正論とは、基本相手をやっつけるために使用するものだ。

そんな緋色が声を絞り出すように、恨めしい言葉を吐いてきた。



「俺が地上世界に帰ったとしても、結局、深真樹も俺から離れていくんだろ。」

「…。」

「みんなから頼りにされ、必要とされている深真樹には、俺の気持ちなんか分かるはずがない。」



緋色は泣いていた。

そして、深真樹の説得は失敗したようだ。

だが、緋色にここに残られてしまうと私が困る。

誤爆ではあるが、99話で緋色には『SKILL_VIRUS』を撃ち込んでしまっている。

つまりスキル『フロート』は現在進行形で崩壊しつつあるということだ。

そんな状態でラグナロク領域に残られてしまうと、この浮島は沈んでしまい、緋色は確実に死んでしまうだろう。

その行為は、同族殺しと見なされ、信仰心が下がるものと予想がつく。

緋色には自身の意思にかかわらず、私のために強制的に地上世界へ連れて帰らねばならない。

はい。ここは鉄拳制裁により緋色を気絶してもらいましょう。


一歩足を進めようとした時、正面の床に何か違和感を覚えた。

床がグニャリと変化をし、少しずつ歪んでいく。

そこに何かが得体の知れない存在が潜んでいるよう気配を感じた。

その歪みの中央が黒く盛り上がっていく。

そして、床から首を垂れて片膝を付いた人の姿をした何かが現われてきた。

僅かであるが弱い神気を感じる。

その得体の知れない存在が、こうべを垂れたまま自己紹介をしてきた。



「私は、空の支配者であるホルム神の四柱の一角を担うイムセティという者です。三華月様が、空を覆う厚い雲を突き破ってくれたおかげで、少し力を取り戻し自由となる事ができました。」



ホルスとは異界の天空神である。

厚い雲に覆われた現状況では、天空からの加護は受けられないため、イムセティと名乗る者は神とはいえ大した力は感じられない。

私へ頭を下げているし、敵意も感じないが、このタイミングでお礼を言うために姿を現してきたとは思えない。

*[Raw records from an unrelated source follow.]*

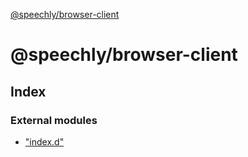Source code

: [@speechly/browser-client](README.md)

# @speechly/browser-client

## Index

### External modules

* ["index.d"](modules/_index_d_.md)
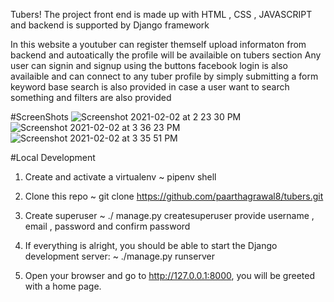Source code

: Tubers!
The project front end is made up with HTML , CSS , JAVASCRIPT and backend is supported by Django framework

In this website a youtuber can register themself upload informaton from backend and autoatically the profile will be availaible on tubers section 
Any user can signin and signup using the buttons facebook login is also availaible and can connect to any tuber profile by simply submitting a form
keyword base search is also provided in case a user want to search something and filters are also provided


#ScreenShots
![Screenshot 2021-02-02 at 2 23 30 PM](https://user-images.githubusercontent.com/68472314/106584462-38dfda80-656c-11eb-8fac-cfc249fd17d2.png)
![Screenshot 2021-02-02 at 3 36 23 PM](https://user-images.githubusercontent.com/68472314/106584650-72b0e100-656c-11eb-9fc4-a17a2f6b8b88.png)
![Screenshot 2021-02-02 at 3 35 51 PM](https://user-images.githubusercontent.com/68472314/106584668-76446800-656c-11eb-9df3-aaa68957e2b2.png)



#Local Development

1. Create and activate a virtualenv
 ~ pipenv shell

2. Clone this repo
~ git clone https://github.com/paarthagrawal8/tubers.git

3. Create superuser 
~ ./ manage.py createsuperuser
provide username , email , password and confirm password

4. If everything is alright, you should be able to start the Django development server:
~ ./manage.py runserver

5. Open your browser and go to http://127.0.0.1:8000, you will be greeted with a home page.
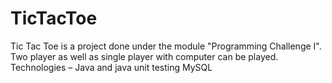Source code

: # TicTacToe
Tic Tac Toe is a project done under the module "Programming Challenge I". Two player as well as single player with computer can be played. 
Technologies – Java and java unit testing MySQL
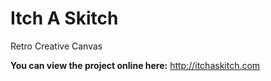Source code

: # Itch A Skitch

Retro Creative Canvas

**You can view the project online here:** <http://itchaskitch.com>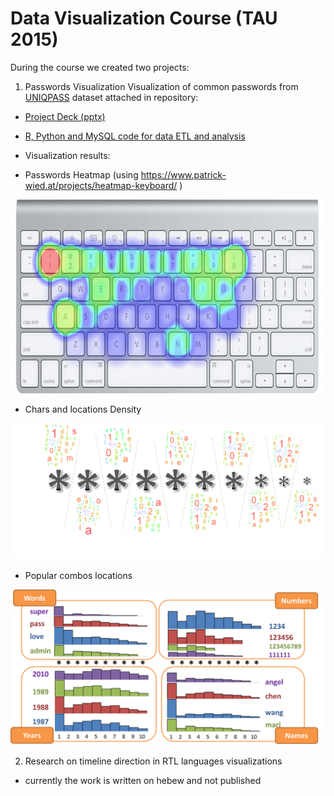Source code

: # Data Visualization Course (TAU 2015)

During the course we created two projects:

1. Passwords Visualization
Visualization of common passwords from [UNIQPASS](http://dazzlepod.com/uniqpass/) dataset
attached in repository:
* [Project Deck (pptx)](/Passwords.pptx)
* [R, Python and MySQL code for data ETL and analysis](/pass_words)
* Visualization results:

* Passwords Heatmap (using https://www.patrick-wied.at/projects/heatmap-keyboard/ )
   
![heatmap](/heatmap1.png "Passwords heatmap")




   * Chars and locations Density 
   
   
![density](/density.png)




   * Popular combos locations
   
   
![combos](/combos.png)




2. Research on timeline direction in RTL languages visualizations

 - currently the work is written on hebew and not published
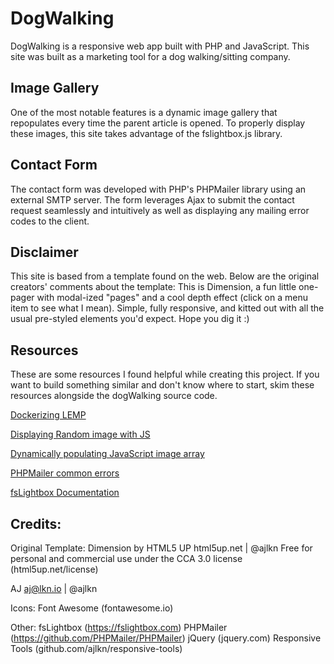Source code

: # DogWalking

DogWalking is a responsive web app built with PHP and JavaScript. This site was built as a marketing tool for a dog walking/sitting company.

## Image Gallery

One of the most notable features is a dynamic image gallery that repopulates every time the parent article is opened. To properly display these images, this site takes advantage of the fslightbox.js library.

## Contact Form

The contact form was developed with PHP's PHPMailer library using an external SMTP server. The form leverages Ajax to submit the contact request seamlessly and intuitively as well as displaying any mailing error codes to the client.

## Disclaimer

This site is based from a template found on the web. Below are the original creators' comments about the template:
    This is Dimension, a fun little one-pager with modal-ized "pages"
    and a cool depth effect (click on a menu item to see what I mean). Simple, fully
    responsive, and kitted out with all the usual pre-styled elements you'd expect.
    Hope you dig it :)

## Resources

These are some resources I found helpful while creating this project. If you want to build something similar and don't know where to start, skim these resources alongside the dogWalking source code.

[Dockerizing LEMP](https://tech.osteel.me/posts/docker-for-local-web-development-part-1-a-basic-lemp-stack)

[Displaying Random image with JS](https://www.peachpit.com/articles/article.aspx?p=2239154&seqNum=10)

[Dynamically populating JavaScript image array](http://javascriptkit.com/javatutors/externalphp2.shtml)

[PHPMailer common errors](https://netcorecloud.com/tutorials/phpmailer-smtp-error-could-not-connect-to-smtp-host/)

[fsLightbox Documentation](https://fslightbox.com/javascript/documentation)

## Credits:

Original Template:
    Dimension by HTML5 UP
    html5up.net | @ajlkn
    Free for personal and commercial use under the CCA 3.0 license (html5up.net/license)

AJ
    aj@lkn.io | @ajlkn

Icons:
    Font Awesome (fontawesome.io)

Other:
    fsLightbox (https://fslightbox.com)
    PHPMailer (https://github.com/PHPMailer/PHPMailer)
    jQuery (jquery.com)
    Responsive Tools (github.com/ajlkn/responsive-tools)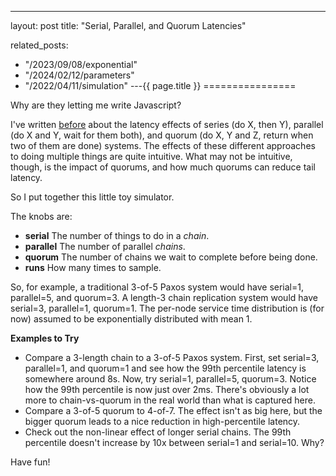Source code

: ---
layout: post
title: "Serial, Parallel, and Quorum Latencies"



related_posts:
  - "/2023/09/08/exponential"
  - "/2024/02/12/parameters"
  - "/2022/04/11/simulation"
---{{ page.title }}
================

<p class="meta">Why are they letting me write Javascript?</p>

I've written [before](https://brooker.co.za/blog/2021/04/19/latency.html) about the latency effects of series (do X, then Y), parallel (do X and Y, wait for them both), and quorum (do X, Y and Z, return when two of them are done) systems. The effects of these different approaches to doing multiple things are quite intuitive. What may not be intuitive, though, is the impact of quorums, and how much quorums can reduce tail latency.

So I put together this little toy simulator.

The knobs are:

 - **serial** The number of things to do in a *chain*.
 - **parallel** The number of parallel *chains*.
 - **quorum** The number of chains we wait to complete before being done.
 - **runs** How many times to sample.

 So, for example, a traditional 3-of-5 Paxos system would have serial=1, parallel=5, and quorum=3. A length-3 chain replication system would have serial=3, parallel=1, quorum=1. The per-node service time distribution is (for now) assumed to be exponentially distributed with mean 1.

 <div id="vis"></div>

<script src="https://cdn.jsdelivr.net/npm/vega@5"></script>
<script src="https://cdn.jsdelivr.net/npm/vega-lite@4"></script>
<script src="https://cdn.jsdelivr.net/npm/vega-embed@6"></script>

<script type="text/javascript">
  // Generate `n` samples, exponentially distributed with `lambda = 1.0` (i.e. a mean of 1)
  function samples(n) {
    let data = [];
    for (let i = 0; i < n; i++) {
      data.push(-Math.log(Math.random()));
    }
    return data;
  }

  function makeSerial(n, serial) {
    let totals = [];
    for (let i = 0; i < n; i++) {
      let sample = samples(serial).reduce((a, b) => a + b, 0);
      totals.push(sample);
    }
    return totals;
  }

  function simulate(n, serial, parallel, quorum) {
    let results = [];
    for (let i = 0; i < n; i++) {
      // Each sample starts with `parallel` serial chains, each of length `serial`
      let serial_samples = makeSerial(parallel, serial);
      // Then we sort them, and take the highest `quorum`
      let sorted_samples = serial_samples.sort().slice(0, quorum);
      // And the result is the longest remaining sample
      results.push(sorted_samples[sorted_samples.length - 1]);
    }
    return results;
  }

  function arrayToData(arr) {
    return arr.map(function(v) { return {"u": v }; });
  }

  function updateView(view) {
    let new_data = simulate(view.signal('runs'), view.signal('serial'), view.signal('parallel'), view.signal('quorum'));
    view.change('points', vega.changeset().remove(vega.truthy).insert(arrayToData(new_data))).runAsync();
  }

  var spec = "https://brooker.co.za/blog/resources/simulation_vega_lite_spec.json";
  vegaEmbed('#vis', spec).then(function(result) {
    updateView(result.view);
    result.view.addSignalListener('serial', function(name, value) {
      updateView(result.view);
    });
    result.view.addSignalListener('parallel', function(name, value) {
      updateView(result.view);
    });
    result.view.addSignalListener('quorum', function(name, value) {
      updateView(result.view);
    });
    result.view.addSignalListener('runs', function(name, value) {
      updateView(result.view);
    });
  }).catch(console.error);
</script>

**Examples to Try**

 - Compare a 3-length chain to a 3-of-5 Paxos system. First, set serial=3, parallel=1, and quorum=1 and see how the 99th percentile latency is somewhere around 8s. Now, try serial=1, parallel=5, quorum=3. Notice how the 99th percentile is now just over 2ms. There's obviously a lot more to chain-vs-quorum in the real world than what is captured here.
 - Compare a 3-of-5 quorum to 4-of-7. The effect isn't as big here, but the bigger quorum leads to a nice reduction in high-percentile latency.
 - Check out the non-linear effect of longer serial chains. The 99th percentile doesn't increase by 10x between serial=1 and serial=10. Why?
 
 Have fun!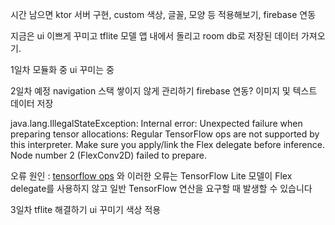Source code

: 시간 남으면 ktor 서버 구현, custom 색상, 글꼴, 모양 등 적용해보기, firebase 연동

지금은 ui 이쁘게 꾸미고 tflite 모델 앱 내에서 돌리고 room db로 저장된 데이터 가져오기.

1일차
모듈화 중
ui 꾸미는 중

2일차 예정
navigation 스택 쌓이지 않게 관리하기
firebase 연동?
이미지 및 텍스트 데이터 저장

java.lang.IllegalStateException: Internal error: Unexpected failure when preparing tensor allocations: Regular TensorFlow ops are not supported by this interpreter. Make sure you apply/link the Flex delegate before inference. Node number 2 (FlexConv2D) failed to prepare.

오류 원인 :  [tensorflow ops](https://www.tensorflow.org/lite/guide/ops_select?hl=ko) 와 이러한 오류는 TensorFlow Lite 모델이 Flex delegate를 사용하지 않고 일반 TensorFlow 연산을 요구할 때 발생할 수 있습니다


3일차
tflite 해결하기
ui 꾸미기 색상 적용

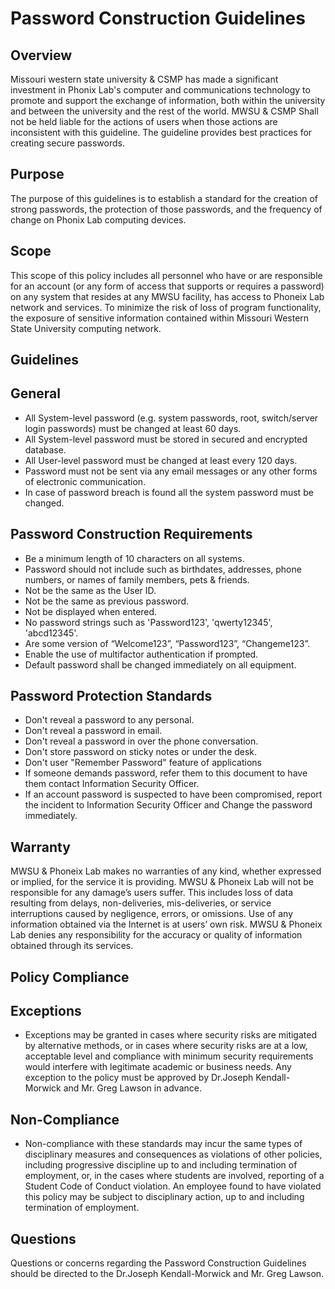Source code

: # Password Construction Guidelines

## Overview
Missouri western state university & CSMP has made a significant investment in Phonix Lab's computer and communications technology to promote and support the exchange of information, both within the university and between the university and the rest of the world. MWSU & CSMP Shall not be held liable for the actions of users when those actions are inconsistent with this guideline. The guideline provides best practices for creating secure passwords. 
## Purpose
The purpose of this guidelines is to establish a standard for the creation of strong passwords, the protection of those passwords, and the frequency of change on Phonix Lab computing devices. 
## Scope
This scope of this policy includes all personnel who have or are responsible for an account (or any form of access that supports or requires a password) on any system that resides at any MWSU facility, has access to Phoneix Lab network and services. To minimize the risk of loss of program functionality, the exposure of sensitive information contained within Missouri Western State University computing network.

## Guidelines 

## General
* All System-level password (e.g. system passwords, root, switch/server login passwords) must be changed at least 60 days.
* All System-level password must be stored in secured and encrypted database.
* All User-level password must be changed at least every 120 days. 
* Password must not be sent via any email messages or any other forms of electronic communication. 
* In case of password breach is found all the system password must be changed. 

## Password Construction Requirements 
* Be a minimum length of 10 characters on all systems. 
* Password should not include such as birthdates, addresses, phone numbers, or names of family members, pets & friends.
* Not be the same as the User ID.
* Not be the same as previous password. 
* Not be displayed when entered. 
* No password strings such as 'Password123', 'qwerty12345', 'abcd12345'.
* Are some version of “Welcome123”, “Password123”, “Changeme123”.
* Enable the use of multifactor authentication if prompted. 
* Default password shall be changed immediately on all equipment. 

## Password Protection Standards
* Don't reveal a password to any personal.
* Don't reveal a password in email.
* Don't reveal a password in over the phone conversation. 
* Don't store password on sticky notes or under the desk.
* Don't user "Remember Password" feature of applications 
* If someone demands password, refer them to this document to have them contact Information Security Officer. 
* If an account password is suspected to have been compromised, report the incident to Information Security Officer and Change the password immediately. 

## Warranty
MWSU & Phoneix Lab makes no warranties of any kind, whether expressed or implied, for the service it is providing. MWSU & Phoneix Lab will not be responsible for any damage’s users suffer. This includes loss of data resulting from delays, non-deliveries, mis-deliveries, or service interruptions caused by negligence, errors, or omissions. Use of any information obtained via the Internet is at users’ own risk. MWSU & Phoneix Lab denies any responsibility for the accuracy or quality of information obtained through its services.

## Policy Compliance

## Exceptions
* Exceptions may be granted in cases where security risks are mitigated by alternative methods, or in cases where security risks are at a low, acceptable level and compliance with minimum security requirements would interfere with legitimate academic or business needs. Any exception to the policy must be approved by Dr.Joseph Kendall-Morwick and Mr. Greg Lawson in advance.

## Non-Compliance
* Non-compliance with these standards may incur the same types of disciplinary measures and consequences as violations of other policies, including progressive discipline up to and including termination of employment, or, in the cases where students are involved, reporting of a Student Code of Conduct violation.  An employee found to have violated this policy may be subject to disciplinary action, up to and including termination of employment.

## Questions
Questions or concerns regarding the Password Construction Guidelines should be directed to the Dr.Joseph Kendall-Morwick and Mr. Greg Lawson.





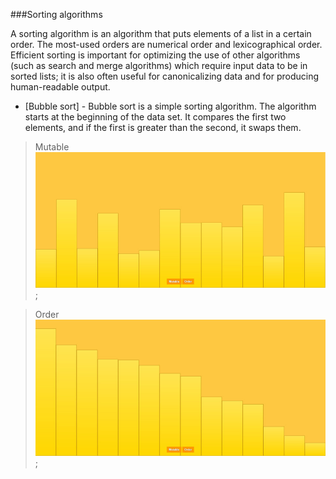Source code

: ###Sorting algorithms

A sorting algorithm is an algorithm that puts elements of a list in a certain order. The most-used orders are numerical order and lexicographical order. Efficient sorting is important for optimizing the use of other algorithms (such as search and merge algorithms) which require input data to be in sorted lists; it is also often useful for canonicalizing data and for producing human-readable output.

* [Bubble sort] - Bubble sort is a simple sorting algorithm. The algorithm starts at the beginning of the data set. It compares the first two elements, and if the first is greater than the second, it swaps them.

> Mutable
![Order](./mutable.jpg);

> Order
![Order](./order.jpg);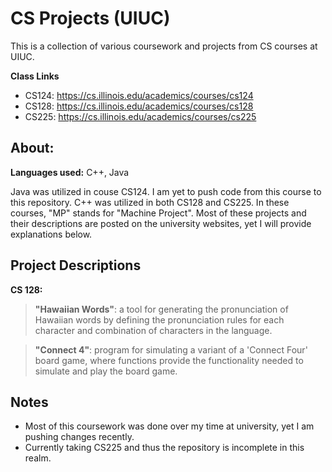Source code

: # CS Projects (UIUC)
This is a collection of various coursework and projects from CS courses at UIUC. 

**Class Links** 
- CS124: https://cs.illinois.edu/academics/courses/cs124
- CS128: https://cs.illinois.edu/academics/courses/cs128
- CS225: https://cs.illinois.edu/academics/courses/cs225


## About:

**Languages used:** C++, Java

Java was utilized in couse CS124. I am yet to push code from this course to this repository. C++ was utilized in both CS128 and CS225. In these courses, "MP" stands for "Machine Project". Most of these projects and their descriptions are posted on the university websites, yet I will provide explanations below. 

## Project Descriptions

**CS 128:**
> **"Hawaiian Words"**: a tool for generating the pronunciation of Hawaiian words by defining the pronunciation rules for each character and combination of characters in the language.

> **"Connect 4"**: program for simulating a variant of a 'Connect Four' board game, where functions provide the functionality needed to simulate and play the board game. 



## Notes

- Most of this coursework was done over my time at university, yet I am pushing changes recently.
- Currently taking CS225 and thus the repository is incomplete in this realm.

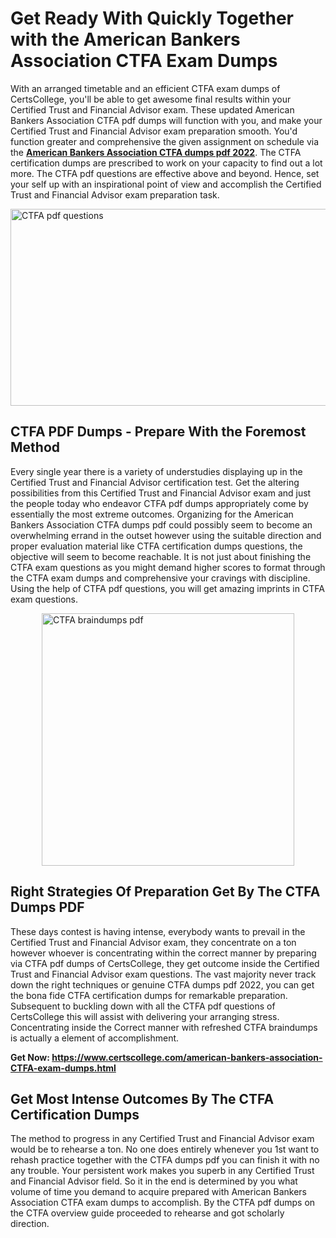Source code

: <h1><strong>Get Ready With Quickly Together with the American Bankers Association CTFA Exam Dumps&nbsp;</strong></h1>
<p><span style="font-weight: 400;">With an arranged timetable and an efficient  CTFA exam dumps of CertsCollege, you'll be able to get awesome final results within your Certified Trust and Financial Advisor exam. These updated American Bankers Association CTFA pdf dumps will function with you, and make your Certified Trust and Financial Advisor exam preparation smooth. You'd function greater and comprehensive the given assignment on schedule via the <strong><a href="https://www.certscollege.com/american-bankers-association-CTFA-exam-dumps.html">American Bankers Association CTFA dumps pdf 2022</a></strong>. The CTFA certification dumps are prescribed to work on your capacity to find out a lot more. The  CTFA pdf questions are effective above and beyond. Hence, set your self up with an inspirational point of view and accomplish the Certified Trust and Financial Advisor exam preparation task.&nbsp;</span></p>
<p><span style="font-weight: 400;"><img style="display: block; margin-left: auto; margin-right: auto;" src="https://i.ibb.co/CPDK3ps/Yellow-and-Blue-Initiative-Blog-Banner.png" alt="CTFA pdf questions" width="559" height="315" /></span></p>
<h2><strong>CTFA PDF Dumps - Prepare With the Foremost Method</strong></h2>
<p><span style="font-weight: 400;">Every single year there is a variety of understudies displaying up in the Certified Trust and Financial Advisor certification test. Get the altering possibilities from this Certified Trust and Financial Advisor exam and just the people today who endeavor CTFA pdf dumps appropriately come by essentially the most extreme outcomes. Organizing for the American Bankers Association CTFA dumps pdf could possibly seem to become an overwhelming errand in the outset however using the suitable direction and proper evaluation material like CTFA certification dumps questions, the objective will seem to become reachable. It is not just about finishing the CTFA exam questions as you might demand higher scores to format through the CTFA exam dumps and comprehensive your cravings with discipline. Using the help of CTFA pdf questions, you will get amazing imprints in CTFA exam questions.</span></p>
<p><span style="font-weight: 400;"><a href="https://tinyurl.com/ycanbxeq"><img style="display: block; margin-left: auto; margin-right: auto;" src="https://i.ibb.co/9tMrhdY/Teacher-Appreciation-Invitation.png" alt="CTFA braindumps pdf " width="404" height="404" /></a></span></p>
<h2><strong>Right Strategies Of Preparation Get By The CTFA Dumps PDF</strong></h2>
<p><span style="font-weight: 400;">These days contest is having intense, everybody wants to prevail in the Certified Trust and Financial Advisor exam, they concentrate on a ton however whoever is concentrating within the correct manner by preparing via CTFA pdf dumps of CertsCollege, they get outcome inside the Certified Trust and Financial Advisor exam questions. The vast majority never track down the right techniques or genuine CTFA dumps pdf 2022, you can get the bona fide CTFA certification dumps for remarkable preparation. Subsequent to buckling down with all the  CTFA pdf questions of CertsCollege this will assist with delivering your arranging stress. Concentrating inside the Correct manner with refreshed CTFA braindumps is actually a element of accomplishment.</span></p>
<p><span style="font-weight: 400;"><strong>Get Now: <a href="https://www.certscollege.com/american-bankers-association-CTFA-exam-dumps.html">https://www.certscollege.com/american-bankers-association-CTFA-exam-dumps.html</a></strong></span></p>
<h2><strong>Get Most Intense Outcomes By The CTFA Certification Dumps</strong></h2>
<p><span style="font-weight: 400;">The method to progress in any Certified Trust and Financial Advisor exam would be to rehearse a ton. No one does entirely whenever you 1st want to rehash practice together with the CTFA dumps pdf you can finish it with no any trouble. Your persistent work makes you superb in any Certified Trust and Financial Advisor field. So it in the end is determined by you what volume of time you demand to acquire prepared with American Bankers Association CTFA exam dumps to accomplish. By the CTFA pdf dumps on the CTFA overview guide proceeded to rehearse and got scholarly direction.</span></p>
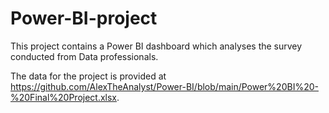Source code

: # Power-BI-project
This project contains a Power BI dashboard which analyses the survey conducted from Data professionals. 

The data for the project is provided at https://github.com/AlexTheAnalyst/Power-BI/blob/main/Power%20BI%20-%20Final%20Project.xlsx. 
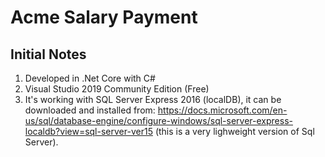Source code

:# Acme Salary Payment
## Initial Notes
1. Developed in .Net Core with C#
2. Visual Studio 2019 Community Edition (Free)
3. It's working with SQL Server Express 2016 (localDB), it can be downloaded and installed from: https://docs.microsoft.com/en-us/sql/database-engine/configure-windows/sql-server-express-localdb?view=sql-server-ver15 (this is a very lighweight version of Sql Server).

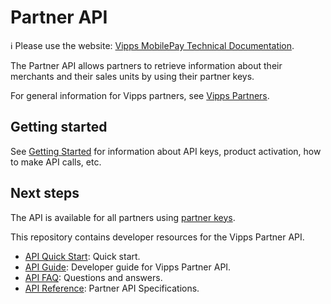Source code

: <!-- START_METADATA
---
title: Introduction to the Partner API
sidebar_label: Introduction
sidebar_position: 1
hide_table_of_contents: true
description: The Partner API allows partners to retrieve information about their merchants and their sales units by using their partner keys.
pagination_next: null
pagination_prev: null
---
END_METADATA -->

# Partner API

<!-- START_COMMENT -->

ℹ️ Please use the website:
[Vipps MobilePay Technical Documentation](https://vippsas.github.io/vipps-developer-docs/).

<!-- END_COMMENT -->

The Partner API allows partners to retrieve information about their merchants and their sales units by using their partner keys.

For general information for Vipps partners, see
[Vipps Partners](https://vippsas.github.io/vipps-developer-docs/docs/vipps-partner).

## Getting started

See
[Getting Started](https://vippsas.github.io/vipps-developer-docs/docs/vipps-developers/getting-started)
for information about API keys, product activation, how to make API calls, etc.

## Next steps

The API is available for all partners using
[partner keys](https://vippsas.github.io/vipps-developer-docs/docs/vipps-partner/partner-keys).

This repository contains developer resources for the Vipps Partner API.

* [API Quick Start](vipps-partner-api-quick-start.md):  Quick start.
* [API Guide](vipps-partner-api.md): Developer guide for Vipps Partner API.
* [API FAQ](vipps-partner-api-faq.md): Questions and answers.
* [API Reference](https://vippsas.github.io/vipps-developer-docs/api/partner): Partner API Specifications.
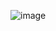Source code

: ![image](https://github.com/diegogovea/TraductoresDeLenguajes2/assets/87109033/fa3a7a67-5ebd-47f6-9a3e-bd7c7e258a9c)
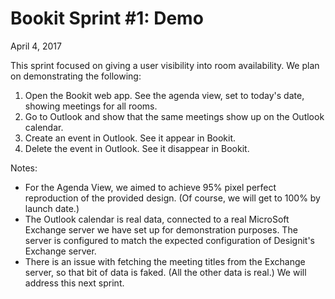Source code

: # Bookit Sprint #1: Demo
April 4, 2017

This sprint focused on giving a user visibility into room availability. We plan on demonstrating the following:

1) Open the Bookit web app. See the agenda view, set to today's date, showing meetings for all rooms.
2) Go to Outlook and show that the same meetings show up on the Outlook calendar.
3) Create an event in Outlook. See it appear in Bookit.
4) Delete the event in Outlook. See it disappear in Bookit.

Notes:
- For the Agenda View, we aimed to achieve 95% pixel perfect reproduction of the provided design. (Of course, we will get to 100% by launch date.)
- The Outlook calendar is real data, connected to a real MicroSoft Exchange server we have set up for demonstration purposes. The server is configured to match the expected configuration of Designit's Exchange server.
- There is an issue with fetching the meeting titles from the Exchange server, so that bit of data is faked. (All the other data is real.) We will address this next sprint.
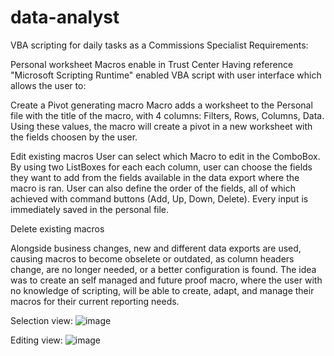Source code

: # data-analyst
VBA scripting for daily tasks as a Commissions Specialist
Requirements:

Personal worksheet
Macros enable in Trust Center
Having reference "Microsoft Scripting Runtime" enabled
VBA script with user interface which allows the user to:

Create a Pivot generating macro Macro adds a worksheet to the Personal file with the title of the macro, with 4 columns: Filters, Rows, Columns, Data. Using these values, the macro will create a pivot in a new worksheet with the fields choosen by the user.

Edit existing macros User can select which Macro to edit in the ComboBox. By using two ListBoxes for each each column, user can choose the fields they want to add from the fields available in the data export where the macro is ran. User can also define the order of the fields, all of which achieved with command buttons (Add, Up, Down, Delete). Every input is immediately saved in the personal file.

Delete existing macros

Alongside business changes, new and different data exports are used, causing macros to become obselete or outdated, as column headers change, are no longer needed, or a better configuration is found. The idea was to create an self managed and future proof macro, where the user with no knowledge of scripting, will be able to create, adapt, and manage their macros for their current reporting needs.

Selection view:
![image](https://github.com/try-except-pass/data-analyst/assets/73493873/1a1e1ee9-1587-4382-9363-76f1d0d39e9c)


Editing view:
![image](https://github.com/try-except-pass/data-analyst/assets/73493873/424df1d9-2511-417d-94a9-2612b9ee7332)
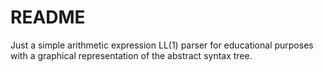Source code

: # README

Just a simple arithmetic expression LL(1) parser for educational purposes with a graphical representation of the abstract syntax tree.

そう。緋色へ鉄拳制裁を打ち込もうとした行為を妨害するために、わざわざ割り込んできたように思える。



「イムセティ。あなたを助けるために雲を突き破ったわけではありません。礼にはおよびません。私の前から消えて下さい。」



動く様子がないイムセティを迂回しようとすると、体を入れて緋色への進路を妨害してきた。

理由は不明であるが、緋色に接触させたくないというのは間違いない。

神気が感じられるイムセティがどれほどの力を持っているかは不明だが、信仰心のためなら、異界の神でも処分させてもらいましょう。

―――――――――運命の弓をスナイパーモードで召喚する。

真っ黒な雲から落ちてくる雨に濡れていた手に3m以上ある白銀に輝く弓が姿を現した。



「イムセティ。私の邪魔をしたら、あなたを排除させて頂きます。」

「三華月様。緋色自身はここに残りたいと希望しています。本人の意思を無視して、力ずくで連れていく行為には賛同しかねます。」

「あなたからは意見を求めておりませんし、聞くつもりもありません。私と敵対する意思があると受け取りました。ここは実力行使させて頂くことに致します。」